Skep's Place

 

Chapter 5: The Last of the Blind Man


It turns out that, yes, the blind man has summoned reinforcements⁠—a half-dozen or so men, two of them gripping his arms as they dash in together. The blind man is clearly in charge, and he starts shouting orders at the others, demanding at first to break the door of the inn down, and then to search the sea-chest. For the next few minutes, Jim can only narrate based on what he hears the sailors say.

When they find the money Mrs. Hawkins had left behind, the blind man ignores it; whatever he's looking for must be far more valuable. But when whatever it is doesn't turn up, he orders the place ransacked in search of the Hawkinses. After a fruitless search, a nearby lookout sounds the warning whistle, and one of the sailors begs the blind man to just take the money and leave... but he gets so infuriated at this suggestion that he starts beating them all with his walking stick.

Another warning sounds⁠—this time a gunshot⁠—which must be a last-ditch signal, because it's accompanied by the sound of hoofbeats from the other side of the ridge.

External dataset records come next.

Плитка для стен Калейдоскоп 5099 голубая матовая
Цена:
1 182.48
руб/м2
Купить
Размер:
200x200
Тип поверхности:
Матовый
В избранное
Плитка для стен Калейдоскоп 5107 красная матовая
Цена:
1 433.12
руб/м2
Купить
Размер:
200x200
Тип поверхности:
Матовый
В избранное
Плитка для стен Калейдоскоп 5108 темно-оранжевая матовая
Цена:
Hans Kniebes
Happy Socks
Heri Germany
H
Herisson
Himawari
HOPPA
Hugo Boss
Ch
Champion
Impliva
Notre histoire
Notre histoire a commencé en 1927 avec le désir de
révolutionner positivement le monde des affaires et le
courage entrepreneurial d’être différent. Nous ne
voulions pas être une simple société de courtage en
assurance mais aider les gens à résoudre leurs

The crew takes off, leaving the blind man behind; and as a handful of riders crest the hill, the blind man has no choice but to flee on his own. In his haste to escape the road, he trips and falls into a ditch. He recovers, but he's scrambled from the spill and in so much of a hurry that he actually runs back into the road, right into the path of the horses. He is trampled, and moves no more.

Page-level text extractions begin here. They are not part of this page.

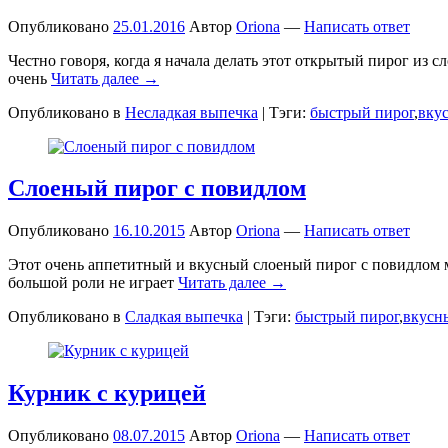
Опубликовано
25.01.2016
Автор
Oriona
—
Написать ответ
Честно говоря, когда я начала делать этот открытый пирог из 
очень
Читать далее →
Опубликовано в
Несладкая выпечка
|
Тэги:
быстрый пирог
,
вку
Слоеный пирог с повидлом
Опубликовано
16.10.2015
Автор
Oriona
—
Написать ответ
Этот очень аппетитный и вкусный слоеный пирог с повидлом м
большой роли не играет
Читать далее →
Опубликовано в
Сладкая выпечка
|
Тэги:
быстрый пирог
,
вкусн
Курник с курицей
Опубликовано
08.07.2015
Автор
Oriona
—
Написать ответ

Jim finds that one of the boys from the hamlet had the bright idea to go ride and fetch Doctor Livesey, and by chance happened to encounter this bunch of IRS agents traveling along the road, who I guess technically count as government officials and thus will do in a pinch. Though I have a difficult time imagining a group of modern-day auditors going into SWAT mode at a moment's notice to chase down tax evaders. They must have been built different back then.

As Jim and his mother regroup at the inn, we are told the following:

In the meantime the supervisor rode on, as fast as he could, to Kitt’s Hole; but his men had to dismount and grope down the dingle...

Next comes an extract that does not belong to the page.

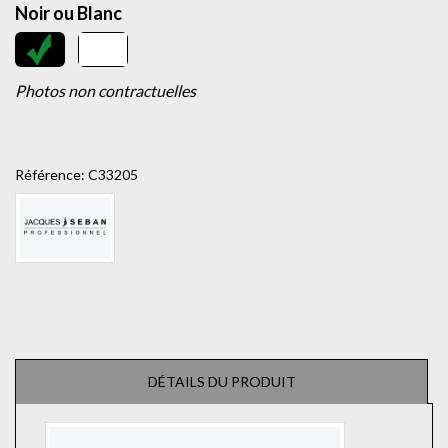
Noir ou Blanc
Photos non contractuelles
Référence:
C33205
DÉTAILS DU PRODUIT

After I stopped giggling like a schoolchild, I realized that I had no earthly idea what this line was even saying, and it took me a solid ten minutes, two dictionary lookups, and backtracking a chapter to parse what the hell was happening here. There was a single line in Chapter 4 that briefly alluded to the arrival of a lugger at Kitt's Hole (wherever or whatever that is), which I had completely glossed over after mentally discounting "lugger" as a nonsense word. Uh, it turns out it's actually a type of ship, which, you know, makes that information kind of important, but I digress.

So the IRS agents had already been on their way to investigate the boat at 7 in the evening anyway when the kid from the hamlet encountered them; and after the incident with the blind man, they tried to chase the crew down before they could get back to the ship, but their horses couldn't make it down the embankments to the water quickly. Thus, the perpetrators got away. No need to thank me, confused/disinterested high school students. Just be sure to share Skep's Place with all your friends.

Jim evaluates the state of the inn, and it doesn't look good. The thugs had caused a lot of property damage in their frantic search for the Hawkinses, and they'd taken what was left in the captain's coinpurse as well as the cash from the inn's register. Since GoFundMe doesn't exist yet, Jim realizes there's no way he and his mother will ever financially recover from this. Which... I hate to say I told you so, Jim, but you really would have been better off just leaving the chest on the front stoop and locking the door for the night.

Given that the only things he and his mother removed from the chest were some coins and that random bundle of oilcloth-wrapped papers, and the blind man hadn't seemed interested in the coins, Jim reasons that they must have been after the papers. He decides that in this moment of family calamity he should probably leave his mother alone among the wreckage to go turn the papers in to Doctor Livesey. The supervising auditor says, that's cool, we probably need to report to him anyway because people start asking uncomfortable questions when men die at the hands of an IRS agent. Want a ride?